On Kansas Highway 4, near the dirt road leading to the crash site, four crosses — two with stuffed Easter bunnies — memorialized the Spencer family.
“He was a young person that was very active in the community,” Larry Hoeme, a Scott County commissioner, said of Dylan Spencer. “He is one that will be missed for years to come. He was one of the young leaders of the community. It’s devastating.”
Dylan Spencer spent more than three years as a member of the Scott City Commission and also was on the county economic development board and Scott City Municipal Airport board. Amy Spencer was a special education teacher in Scott City.
The Garden City Telegram reports that Dylan Spencer, who ran Spencer Pest Control, became involved in city and county government at a young age.
“The community has lost a tremendous asset with Dylan and his family,” Hoeme said.
Jefferson County Sheriff Jeff Herrig said Friday that based on a witness’ account, he believed the plane’s motor sputtered and then cut off before the crash. The plane left a long trail of debris in conditions so sloppy that emergency crews initially had trouble reaching the wreckage.
The plane was a Beechcraft Baron 58, tail number N580EA. According to data from the NTSB, that particular model has been involved in six crashes since 1977. Friday's incident was the first plane crash in Kansas this year. There were 20 plane accidents in the state last year — five of them fatal — including a July crash in Perry that killed two people.
Peter Knudson, a spokesman for the National Transportation Safety Board, which is investigating the crash, told The Associated Press on Saturday that preliminary indications are that both engines were producing power at the time of impact.
“There was no distress call,” Knudson said. “The pilot was in contact with air traffic control. The aircraft struck the ground in a left-wing, nose-low attitude at a high velocity and cartwheeled. That created an impact crater 21 feet long, and the entire debris field was 370 feet long by 100 feet wide.”
He said the engines ended up 4 to 5 feet below ground.
Weather conditions around Topeka were cool and damp, but there were no severe storms in the area when the plane went down.
At a news conference Saturday near the crash site, Timothy LeBaron, senior air safety investigator with the NTSB, said investigators spent Saturday collecting wreckage. A representative from Hawker Beechcraft was also expected to arrive Saturday evening to assist with the investigation.
A preliminary report should be available in about five days, but LeBaron said a complete report, and a definitive answer as to what caused the crash, may not be available for up to a year.
Reaction in the small, western Kansas farming community where the Spencers lived was swift as news of the tragedy unfolded heading into the weekend.

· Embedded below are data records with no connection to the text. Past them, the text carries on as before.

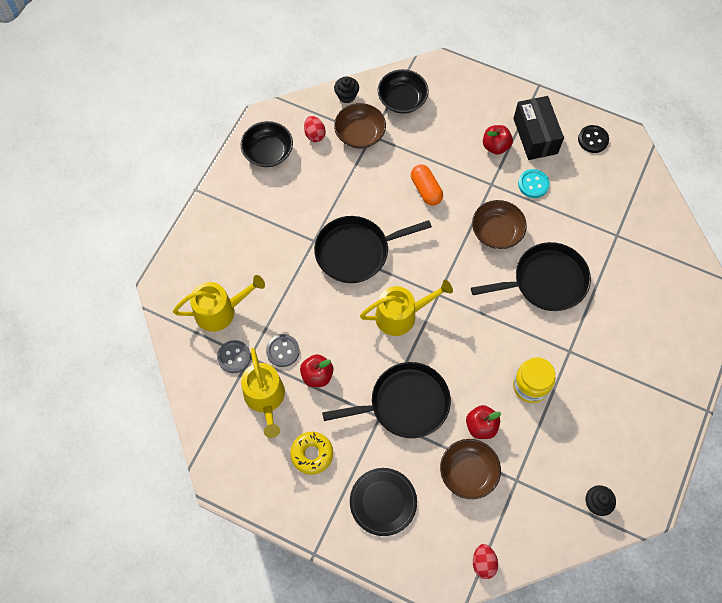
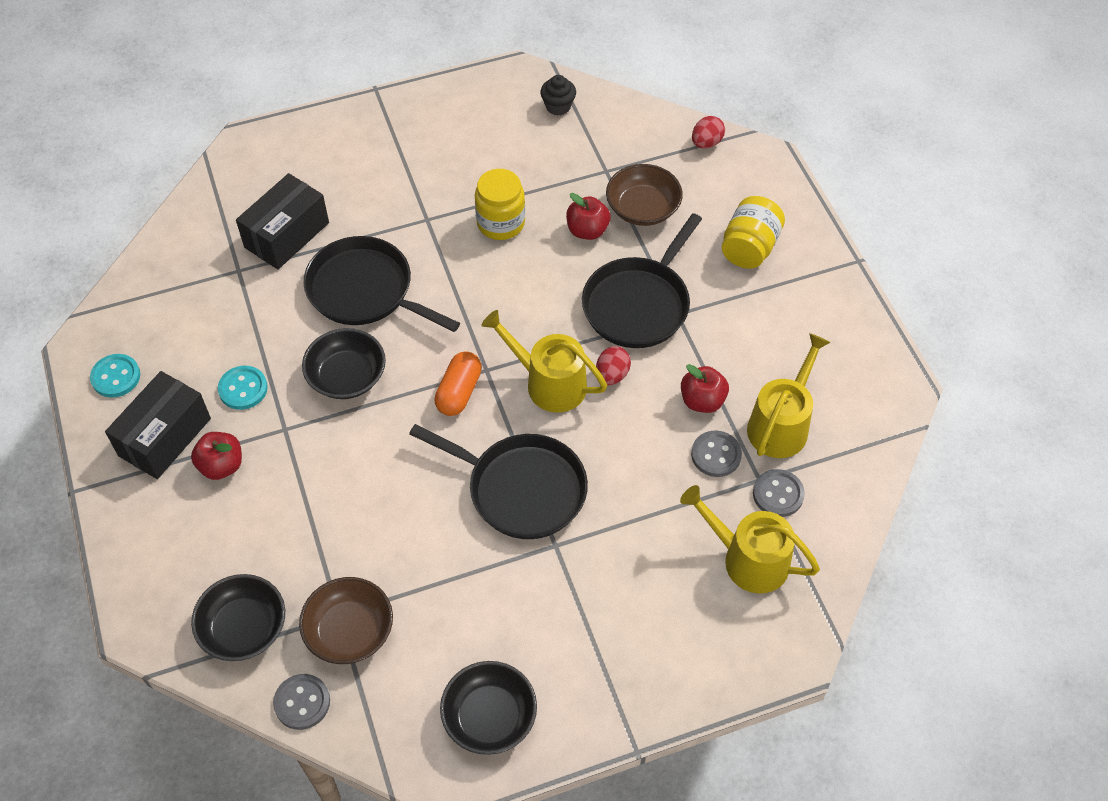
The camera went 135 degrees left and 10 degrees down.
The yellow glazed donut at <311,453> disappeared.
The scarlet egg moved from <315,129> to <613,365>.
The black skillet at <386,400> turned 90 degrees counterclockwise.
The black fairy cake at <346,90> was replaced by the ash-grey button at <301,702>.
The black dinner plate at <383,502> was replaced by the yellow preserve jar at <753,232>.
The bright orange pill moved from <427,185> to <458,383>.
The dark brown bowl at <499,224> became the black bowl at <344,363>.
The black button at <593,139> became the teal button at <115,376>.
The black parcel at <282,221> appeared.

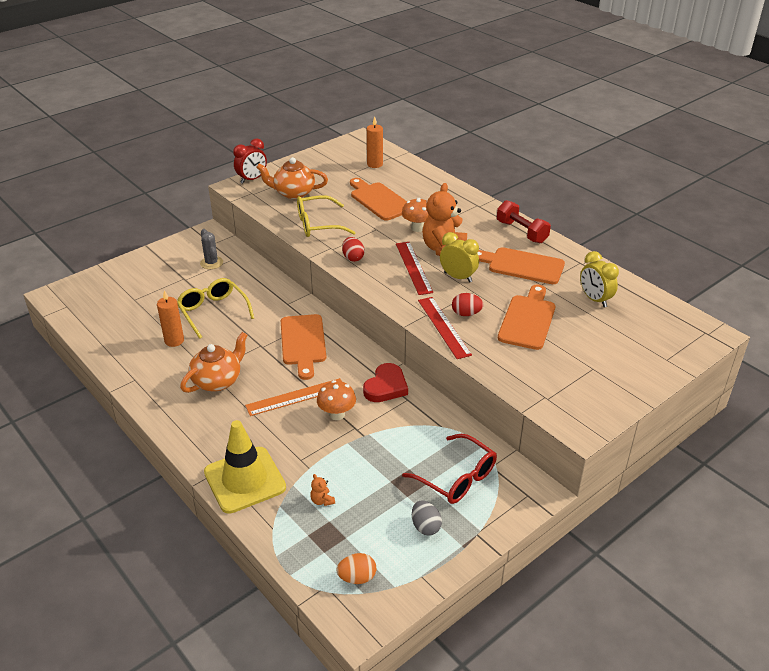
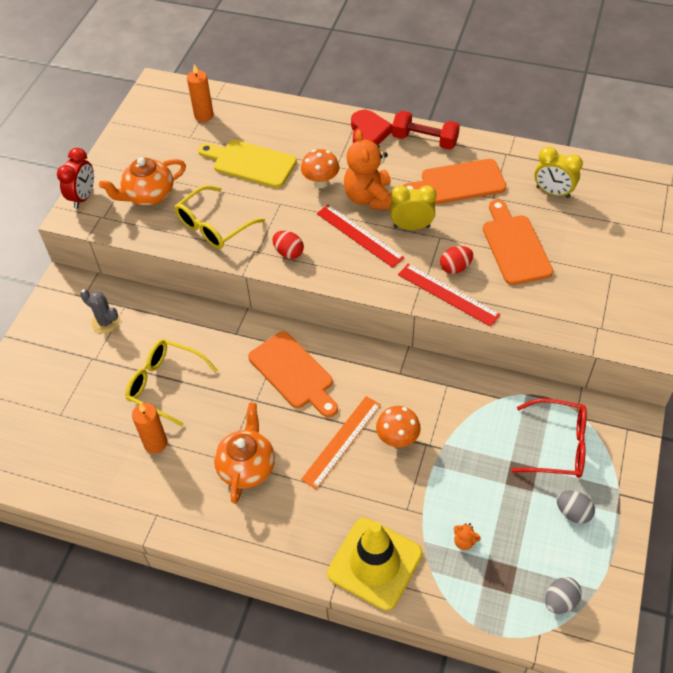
The camera went 30 degrees left and 15 degrees up.
The bright orange egg at <356,568> became the ash-grey egg at <563,595>.
The bright orange cutting board at <378,199> became the yellow cutting board at <247,164>.
The scarlet love heart moved from <385,382> to <371,127>.

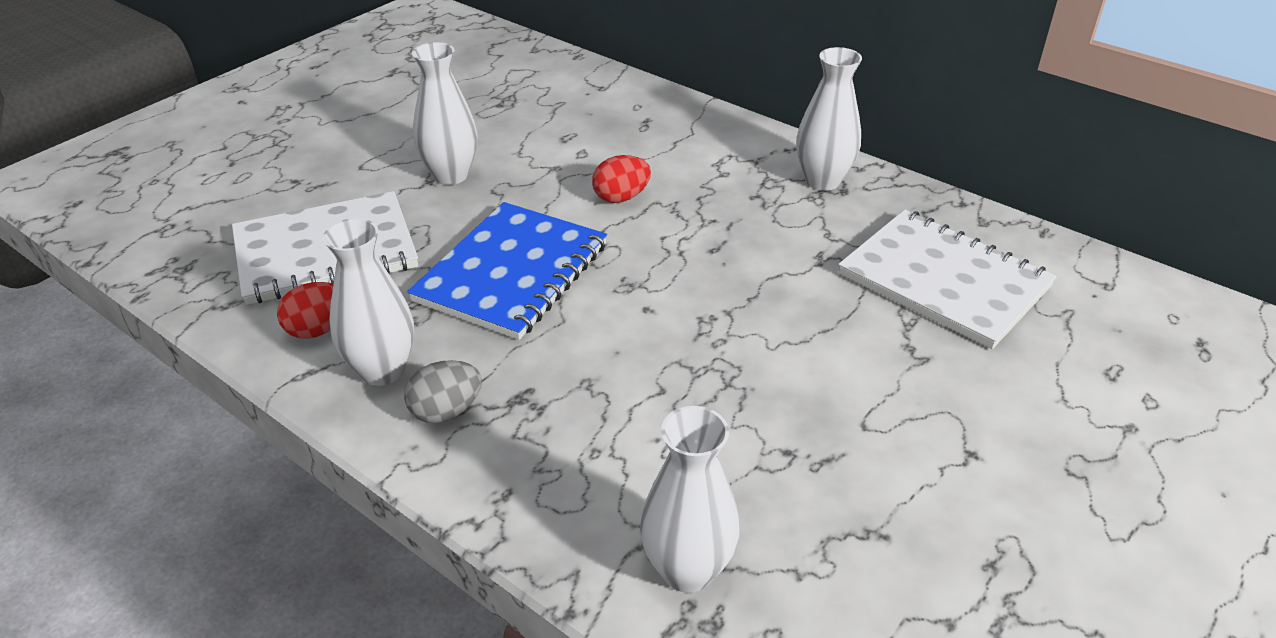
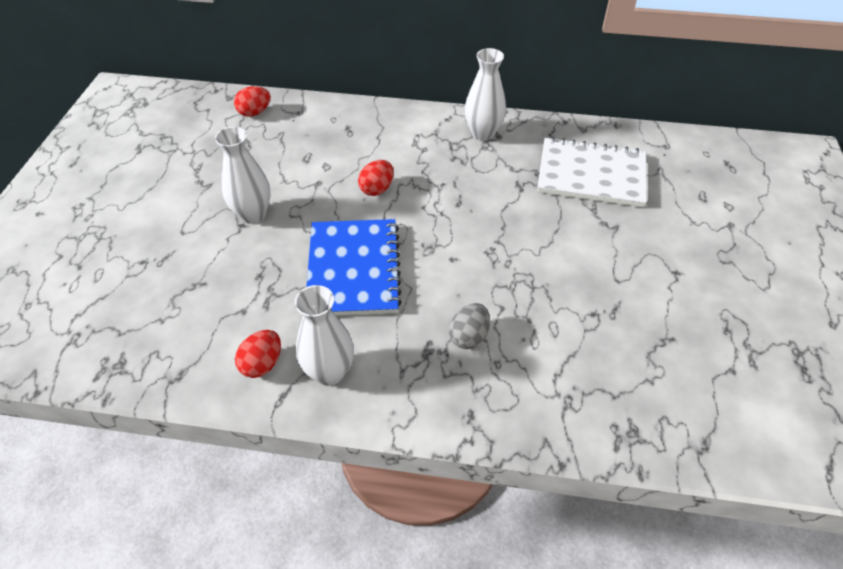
The camera went 30 degrees left and 10 degrees up.
The snow-white notepad at <325,248> disappeared.
The ash-grey egg moved from <443,391> to <469,326>.
The snow-white tall vase at <690,499> disappeared.
The scarlet egg at <252,101> appeared.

“I learned the news an hour ago,” Rep. Don Hineman of Dighton said late Friday. “I’ve known the family all my life. Dylan was a very, very ambitious and hard-working young man. Amy was involved in education. It’s just a tragedy.”
Jack Frick, also a Scott County commissioner, said Dylan Spencer was a strong businessman and great leader. He said the family was well-known throughout the community and were avid Kansas State fans.
Don Wells, superintendent in the Scott County School District, said Amy Spencer was a wonderful teacher.
“She had wonderful energy,” Wells said. “She was devoted to her students. She worked hard at it. Many times you’d find her sitting on the floor with her young students. We’ll miss her being around.”
Lane County farmer Vance Ehmke, who was a customer of Dylan Spencer’s business, said Spencer frequently visited his farm. Ehmke said Dylan Spencer had a “sense of ethics that made our generation feel good about turning things over to his generation.”
“Our family has known his parents, as well as Dylan and his family, forever,” Ehmke said. “We have the highest respect for them all. We are just crushed to hear of these deaths. Having kids of our own the same age as Dylan and his wife, it’s easy to put ourselves in Richard and Robin Spencer’s shoes. The last thing any parent wants to do is bury their children.”